▶ [Problem details]:
Determine how many lines in the entries contain the word "Georgia", and give that number with no other text.

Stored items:
————
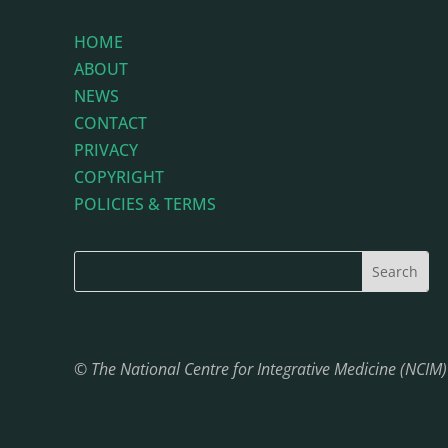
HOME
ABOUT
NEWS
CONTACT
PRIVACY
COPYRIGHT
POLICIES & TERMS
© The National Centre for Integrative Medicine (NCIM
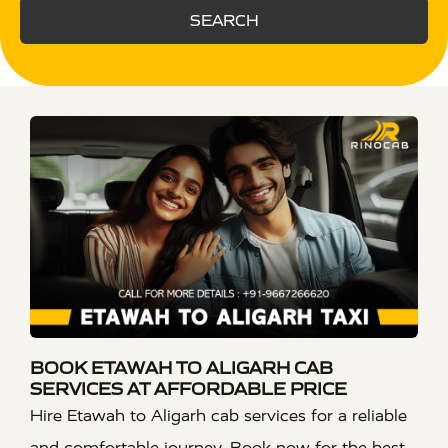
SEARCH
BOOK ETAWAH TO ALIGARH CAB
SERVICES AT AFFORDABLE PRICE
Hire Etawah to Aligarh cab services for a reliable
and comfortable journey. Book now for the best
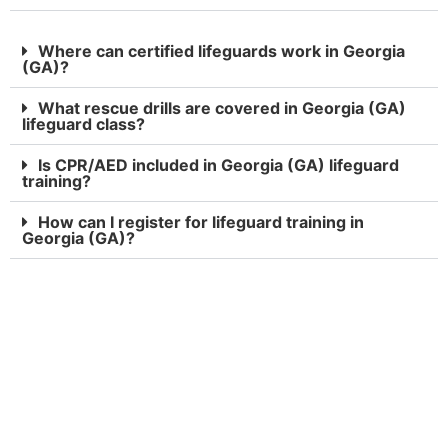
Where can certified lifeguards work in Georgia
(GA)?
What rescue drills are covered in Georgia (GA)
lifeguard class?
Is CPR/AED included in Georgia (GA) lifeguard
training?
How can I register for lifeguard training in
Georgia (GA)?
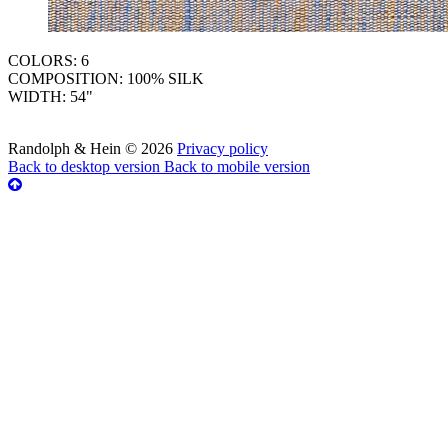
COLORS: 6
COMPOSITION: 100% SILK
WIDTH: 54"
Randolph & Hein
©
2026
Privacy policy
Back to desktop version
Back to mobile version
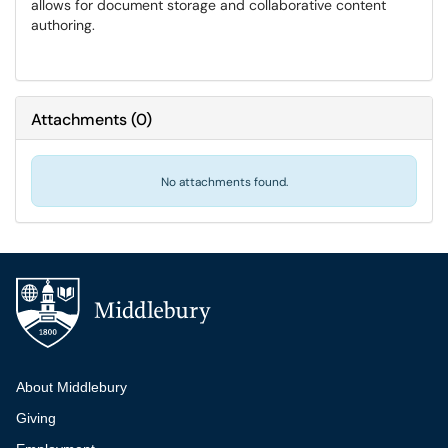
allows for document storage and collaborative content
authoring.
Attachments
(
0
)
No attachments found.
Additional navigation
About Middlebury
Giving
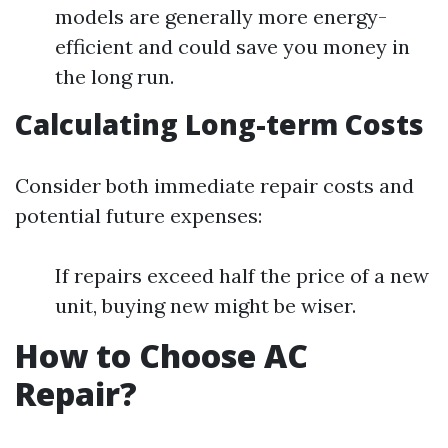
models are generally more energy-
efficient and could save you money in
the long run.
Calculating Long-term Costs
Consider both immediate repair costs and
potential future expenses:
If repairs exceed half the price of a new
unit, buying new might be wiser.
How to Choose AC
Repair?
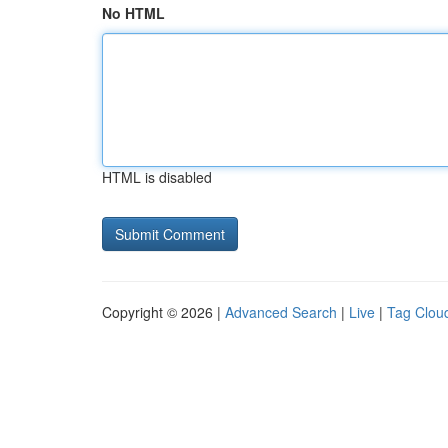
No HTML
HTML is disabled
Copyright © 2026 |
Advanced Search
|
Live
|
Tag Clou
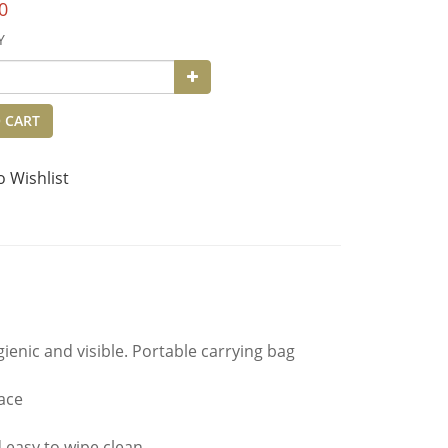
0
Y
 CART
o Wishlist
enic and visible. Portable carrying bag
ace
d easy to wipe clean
————
▶ [Problem solution]:
4